Current priesthood organization
(For the benefit of young women or newer members or long-time members who are still confused about the whole thing.)

Aaronic Priesthood offices
Deacon [12+] (DQ president is from their own quorum)
Teacher [14+] (TQ president is from their own quorum)
Priest [16+] (PQ president is the bishop)
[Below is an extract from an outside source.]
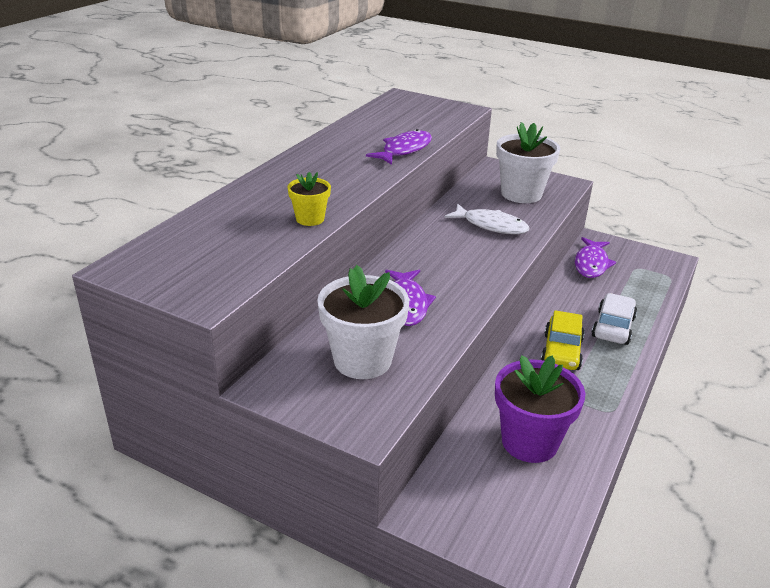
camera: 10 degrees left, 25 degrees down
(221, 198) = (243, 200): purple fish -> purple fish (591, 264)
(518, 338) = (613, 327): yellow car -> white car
Melchizedek Priesthood offices
Elder (EQ president from their own quorum)
High Priest (HPQ president is the stake president -- that's why ward's have high-priest groups
Patriarch (forgot about this in class, not sure if there's a quorum, but it is an office in the Melchizedek Priesthood)
Seventy (used to be a stake-level office/calling, now it's an area/general authority-level calling; BTW the 1st and 2nd Quorums of Seventy are general authorities -- the 3rd through 8th are area authorities; as needed more of the area-authority quorums of seventy will be added as the church grows)
Apostle (usually only 12 in the Quorum of Twelve Apostles, plus three in the First Presidency; the one who has been in the Quorum the longest [not the oldest!] traditionally becomes the next president of the Church; the new president traditionally chooses his counselors from the other Quorum members to create a new First Presidency; all 15 of these men are referred to as prophets, seers, and revelators -- the entire Church sustains them as such every April in General Conference)

It Will Fill the World
Wilford Woodruff records: “In April of 1834, I arrived, a newly baptized member in Kirtland, Ohio. It was the first time I have ever seen the Prophet Joseph Smith and he invited me home with him. The next evening the Prophet called on all who held the Priesthood to gather into a little log school house. It was small, perhaps 14 feet square, but it held the whole of the priesthood of the Church of Jesus Christ who were then in Kirtland. That was the first time I had ever seen Oliver Cowdery or heard him speak. The first time I ever seen Brigham Young and Heber C. Kimball. The Prophet called upon those present to bear testimony of this work. Those I had named spoke as well as many others. When they got through the Prophet said:
'Brethren, I have been very much edified and instructed in your testimonies here tonight, but I want to say to you before the Lord, that you know no more concerning the destinies of this Church and kingdom than a babe upon its mother’s lap. You don’t comprehend it. It is only a little handful of Priesthood you see here tonight, but this Church will fill North and South America—it will fill the world.'"
(Wilford Woodruff, in Conference Report, Apr. 1898, p. 57).

The Standard of Truth
"The Standard of Truth has been erected; no unhallowed hand can stop the work from progressing; persecutions may rage, mobs may combine, armies may assemble, calumny may defame, but the truth of God will go forth boldly, nobly, and independent, till it has penetrated every continent, visited every clime, swept every country, and sounded in every ear, till the purposes of God shall be accomplished and the Great Jehovah shall say the work is done" (Joseph Smith Jr., History of the Church 4:540).

This statement is the closing paragraph of the Wentworth Letter, which is also the source of our 13 Articles of Faith.